Le rapport, rédigé par un groupe d'experts d'évaluation des risques pour l'ONU et consulté jeudi par l'AFP, affirme que les talibans possèdent des "listes prioritaires" de personnes qu'ils souhaitent arrêter. Les plus à risque sont ceux qui occupaient des postes à responsabilité au sein des forces armées afghanes, de la police et des unités de renseignement, selon le document.

Depuis leur prise du pouvoir dimanche, les talibans ont promis qu'il y aurait de "nombreuses différences" dans leur manière de gouverner par rapport à leur précédent règne, entre 1996 et 2001, quand ils avaient imposé une version ultra-rigoriste de la loi islamique qui empêchait les femmes de travailler ou étudier, et punissait de terribles châtiments les voleurs et meurtriers.

Mais le rapport de l'ONU montre qu'ils effectuent des "visites ciblées porte-à-porte" chez les individus qu'ils veulent arrêter ainsi que chez les membres de leur famille. Ils filtrent aussi les personnes souhaitant accéder à l'aéroport de Kaboul et ont mis en place des points de contrôle dans les plus grandes villes.

"Ils ciblent les familles de ceux qui refusent de se rendre et poursuivent et punissent les familles ''selon la charia", a déclaré à l'AFP Christian Nellemann, directeur de ce groupe d'experts, le Centre norvégien d'analyses globales. "Nous nous attendons à ce que les individus ayant travaillé pour les forces américaines et de l'Otan et leurs alliés, ainsi que les membres de leurs familles, soient menacés de torture et d'exécutions".

Les médias visés

Des talibans à la recherche d'un journaliste travaillant pour Deutsche Welle (DW) et désormais installé en Allemagne ont tué mercredi par balle un membre de sa famille et en ont blessé gravement un autre, a indiqué le média allemand. Selon le Comité pour la Protection des Journalistes (CPJ), les talibans ont déjà fouillé cette semaine les domiciles "d'au moins quatre journalistes et employés" de médias, et au moins deux autres ont été frappés à Jalalabad (est).

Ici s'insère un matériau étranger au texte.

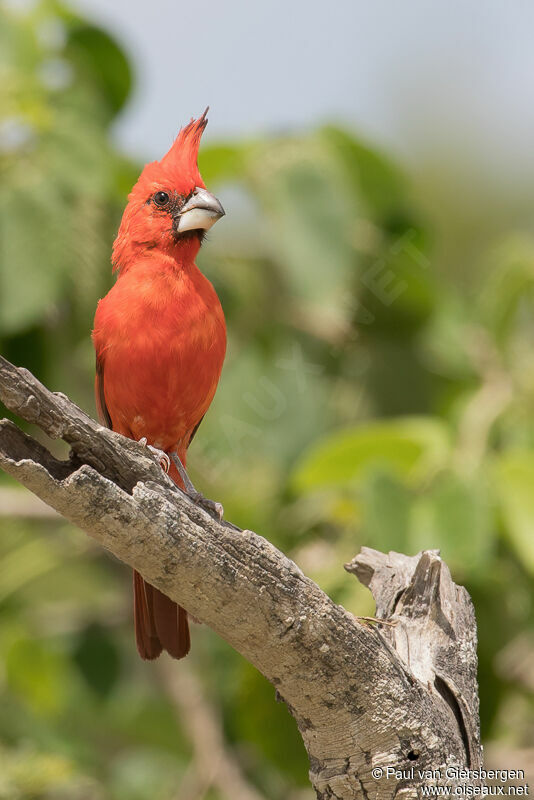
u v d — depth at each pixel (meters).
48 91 10.80
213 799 11.83
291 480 10.21
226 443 11.11
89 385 11.64
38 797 10.70
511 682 10.69
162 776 12.08
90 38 11.38
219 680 11.70
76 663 12.07
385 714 6.20
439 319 11.70
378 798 6.22
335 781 6.27
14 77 10.62
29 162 10.18
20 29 10.99
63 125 10.46
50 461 5.84
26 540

Plusieurs journalistes ont rapporté avoir été rossés à coups de bâton ou de fouet pendant qu'ils essayaient de filmer dans Kaboul. CNN a publié une vidéo montrant des talibans levant leur fusil comme pour frapper une de ses équipes, avant d'être retenus par d'autres combattants.

Une présentatrice télé afghane, Shabnam Dawran, a lancé un appel à l'aide à la communauté internationale, après s'être vu interdire de travailler cette semaine. "Ceux qui m'écoutent, si le monde m'entend, s'il vous plaît aidez-nous car nos vies sont en danger", a-t-elle déclaré dans une vidéo postée jeudi en ligne.

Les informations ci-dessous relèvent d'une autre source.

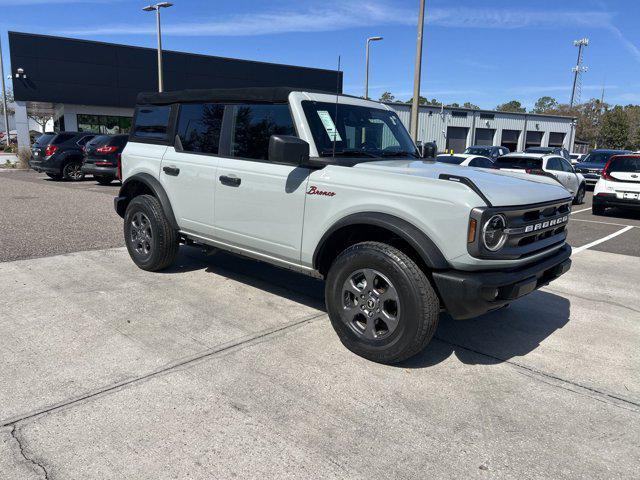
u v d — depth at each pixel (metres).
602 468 2.60
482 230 3.18
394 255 3.43
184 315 4.43
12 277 5.36
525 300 5.29
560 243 4.12
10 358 3.54
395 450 2.68
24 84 29.02
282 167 4.16
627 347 4.12
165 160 5.27
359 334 3.70
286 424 2.87
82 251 6.62
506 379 3.51
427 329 3.39
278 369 3.52
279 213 4.19
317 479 2.43
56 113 37.78
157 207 5.38
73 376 3.32
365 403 3.13
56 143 16.83
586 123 85.62
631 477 2.54
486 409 3.12
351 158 4.14
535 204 3.58
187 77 33.72
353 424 2.90
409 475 2.49
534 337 4.29
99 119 32.75
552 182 4.28
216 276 5.61
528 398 3.27
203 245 5.33
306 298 4.99
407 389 3.32
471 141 46.31
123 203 5.97
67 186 15.30
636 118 80.19
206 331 4.11
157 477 2.41
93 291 4.99
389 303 3.58
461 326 4.49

La question des relations avec l’étranger

Les talibans ont indiqué vouloir établir "de bonnes relations diplomatiques" avec tous les pays, mais souligné qu'ils refuseraient toute ingérence dans leurs principes religieux. La Chine, la Russie, la Turquie et l'Iran ont émis des signaux d'ouverture, les pays occidentaux attendant de juger "sur les actes".

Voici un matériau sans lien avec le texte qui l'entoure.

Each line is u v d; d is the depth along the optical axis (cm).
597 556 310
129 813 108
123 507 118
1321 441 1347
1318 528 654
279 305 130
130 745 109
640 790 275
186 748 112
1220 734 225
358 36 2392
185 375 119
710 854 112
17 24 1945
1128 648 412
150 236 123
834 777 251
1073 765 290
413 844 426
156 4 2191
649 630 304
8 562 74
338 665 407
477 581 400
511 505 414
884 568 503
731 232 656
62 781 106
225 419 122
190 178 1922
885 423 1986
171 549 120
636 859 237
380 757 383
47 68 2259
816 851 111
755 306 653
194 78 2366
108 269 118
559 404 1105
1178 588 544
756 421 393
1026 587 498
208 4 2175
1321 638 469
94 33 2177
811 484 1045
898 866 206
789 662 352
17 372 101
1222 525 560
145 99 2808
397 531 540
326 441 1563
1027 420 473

Des dizaines de milliers d'Afghans se sont précipités dès lundi à l'aéroport de Kaboul pour essayer de fuir le pays. Ils sont encore très nombreux coincés entre les postes de contrôle talibans et les barbelés posés par l'armée américaine, dans l'attente désespérée d'un vol. De nombreux Afghans se trouvent aussi près des ambassades dans l'espoir d'être évacués, mais ils ne peuvent y entrer.

Les talibans ont demandé aux imams de prêcher l'unité et d'appeler les personnes éduquées à ne pas quitter le pays dans leur sermon à la prière du vendredi, la première depuis que les islamistes radicaux ont accédé au pouvoir. Le G7 et plusieurs agences de l'ONU ont appelé les talibans à laisser passer en toute sécurité les Afghans et les étrangers voulant partir. Le département d'État américain a relayé le même message, mais le Pentagone a laissé entendre que la situation s'améliorait.